Manchester is not only a great place to study English, it’s also a city that really embraces the spirit of the spooky season. We’re really getting in the mood for Halloween at New College Group, and we know all of our students in the city will soon be doing the same as the 31st of October draws near.
Our English Language School is located in Manchester, and so we wanted to explore some of the most haunted locations and terrifying tales from across the Greater Manchester area, which are sure to send a shiver down your spine.
A warning though, don’t read on if you’re alone…
The beautiful urban park in Blackley (pronounced Blakeley), known as Boggart Hole Clough is said to have a mystical and eerie atmosphere. The 190 acres of stunning ancient woodland now hosts cross country events and bonfire displays. However the Clough, which means a steep sided wooded valley in the local dialect, has a dark urban legend attached to it. It’s said that a mischievous spirit, known as a boggart haunts the woods.
Boggarts are prominent in Lancashire and Yorkshire folklore, and are said to have the ability to turn milk sour, make objects disappear and make dogs unable to walk. There’s even a story of a farmer and his family being driven from their home by a a Boggart. They ended up returning anyway after releasing the creature would follow them.
Ordsall Hall is a stunning former stately home in Salford, which dates back more than 7 centuries. It was once the home of the Radclyffe family, who came into possession of the hall in around 1335. It was even the setting of the 1842 novel Guy Fawkes, written by William Harrison Ainsworth, which suggested the Gunpowder Plot of 1605 was planned in the house. However, like many older buildings, it has its stories of hauntings.
Several spooky tales surround the old Tudor manor, including a particular ghostly spectre that has been named, the White Lady. She is said to appear in the Great Hall or Star Chamber, which are the oldest parts of the building. It’s believed that the ghost could be a former maid of honour to Queen Elizabeth I, a jilted bride, or the spirit of Margaret Radclyffe herself who apparently died in 1599 of a broken heart. Brave guests can spend a night at the hall, or even watch the live ghost cams on the website.
Manchester has many secret hidden gems, but lying just below the surface of the city is a complex network of secret subterranean passageways and underground tunnels. This labyrinth beneath Manchester stretches under large parts of the city centre, hiding long forgotten memories, and spine-tingling tales.
The unsettling underground tunnels were built during World War Two, and include the remnants of an old communications bunker, air raid shelters, canal and river tunnels, shops, and even a tube station that was never used.

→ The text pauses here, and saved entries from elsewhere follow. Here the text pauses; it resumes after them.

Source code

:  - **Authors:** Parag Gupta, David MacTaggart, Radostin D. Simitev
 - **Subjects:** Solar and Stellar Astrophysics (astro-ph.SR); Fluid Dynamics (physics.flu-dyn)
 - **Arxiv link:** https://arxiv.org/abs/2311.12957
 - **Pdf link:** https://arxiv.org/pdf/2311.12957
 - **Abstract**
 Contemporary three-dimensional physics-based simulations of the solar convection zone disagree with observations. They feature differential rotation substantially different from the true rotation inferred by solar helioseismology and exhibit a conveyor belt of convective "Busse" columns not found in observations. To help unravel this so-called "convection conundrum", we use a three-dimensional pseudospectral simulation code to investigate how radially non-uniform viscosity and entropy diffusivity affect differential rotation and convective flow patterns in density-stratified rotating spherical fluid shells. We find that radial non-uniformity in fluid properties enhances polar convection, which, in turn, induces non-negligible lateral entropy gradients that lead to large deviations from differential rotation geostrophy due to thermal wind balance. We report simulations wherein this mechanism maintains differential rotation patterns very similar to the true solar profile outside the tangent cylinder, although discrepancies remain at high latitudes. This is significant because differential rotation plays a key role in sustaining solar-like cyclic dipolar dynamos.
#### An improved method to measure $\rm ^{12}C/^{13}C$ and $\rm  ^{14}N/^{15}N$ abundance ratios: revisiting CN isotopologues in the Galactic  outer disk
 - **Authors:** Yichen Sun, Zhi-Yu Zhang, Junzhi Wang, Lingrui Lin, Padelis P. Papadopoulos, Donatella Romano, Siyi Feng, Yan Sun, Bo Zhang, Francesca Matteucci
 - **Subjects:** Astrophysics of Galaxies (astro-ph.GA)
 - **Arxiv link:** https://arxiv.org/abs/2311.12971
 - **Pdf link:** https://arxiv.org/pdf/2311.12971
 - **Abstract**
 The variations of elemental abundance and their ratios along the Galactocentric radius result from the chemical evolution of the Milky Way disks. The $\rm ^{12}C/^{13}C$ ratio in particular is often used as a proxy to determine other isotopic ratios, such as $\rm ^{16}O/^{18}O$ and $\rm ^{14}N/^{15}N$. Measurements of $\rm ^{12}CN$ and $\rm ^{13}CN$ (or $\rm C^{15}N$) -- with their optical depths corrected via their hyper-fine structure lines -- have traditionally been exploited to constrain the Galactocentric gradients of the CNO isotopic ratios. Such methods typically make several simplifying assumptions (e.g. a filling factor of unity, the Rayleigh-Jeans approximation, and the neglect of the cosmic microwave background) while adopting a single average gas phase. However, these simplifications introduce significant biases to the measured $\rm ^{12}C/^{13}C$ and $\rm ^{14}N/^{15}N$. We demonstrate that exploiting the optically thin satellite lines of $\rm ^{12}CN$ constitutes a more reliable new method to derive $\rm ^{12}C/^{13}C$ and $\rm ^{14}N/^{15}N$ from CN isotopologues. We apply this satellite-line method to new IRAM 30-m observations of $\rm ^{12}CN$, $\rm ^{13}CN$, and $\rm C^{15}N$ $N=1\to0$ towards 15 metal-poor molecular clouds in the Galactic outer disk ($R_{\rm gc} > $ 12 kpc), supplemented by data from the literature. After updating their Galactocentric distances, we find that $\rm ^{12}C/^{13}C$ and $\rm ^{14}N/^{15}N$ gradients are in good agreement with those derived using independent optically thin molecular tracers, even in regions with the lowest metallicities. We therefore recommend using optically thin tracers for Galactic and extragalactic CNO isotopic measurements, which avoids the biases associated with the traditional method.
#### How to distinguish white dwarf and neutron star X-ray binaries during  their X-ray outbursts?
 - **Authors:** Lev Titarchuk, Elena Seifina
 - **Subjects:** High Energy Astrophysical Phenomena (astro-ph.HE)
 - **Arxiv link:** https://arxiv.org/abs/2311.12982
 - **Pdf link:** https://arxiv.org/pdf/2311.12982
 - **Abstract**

Visitors can book themselves onto ghost walks that explore the creepy passageways.
There’s many tall tales that have become embedded in UK folklore over the centuries. One of the most widely spread stories that stretched across the countryside was that of the ghostly ‘hellhound’ known as the Black Shuck. The hulking, 7 foot tall sinister beast was said to have roamed East Anglia in the 16th century, terrorising and striking fear into the hearts of any who came across its path.
Described as having shaggy black hair and flaming red eyes, the beast placed a fatal curse onto anyone who happened to catch a single glimpse of it. Those who heard it’s haunting howl were warned to close their eyes. It seems the curse of the Black Shuck spread to Manchester too, as there have been reported sightings of the creature prowling the city streets. One incident reported that the hound attacked a tradesman outside the Manchester Cathedral in 1825.
Wardley Hall is a magnificent medieval manor house and a located in the Wardley area of Worsley. The Grade I listed building is one of the few places in the whole of the Northwest to be mentioned in the Domesday Book. It’s now a residence for the Roman Catholic Bishops of Salford, but harbours a chilling history, centred around a screaming skull.
The preserved skull is believed to be that of Father Ambrose Barlow, who was hung, drawn and quartered in 1641. It’s still kept at the hall to this day, and the story goes that the grisly relic is in fact cursed. Legend says that the skull is indestructible and would wreak havoc if anyone tried to remove it from the building.
As you can see there’s plenty of spooky stories to hear and sights to see as you study English in Manchester this Halloween.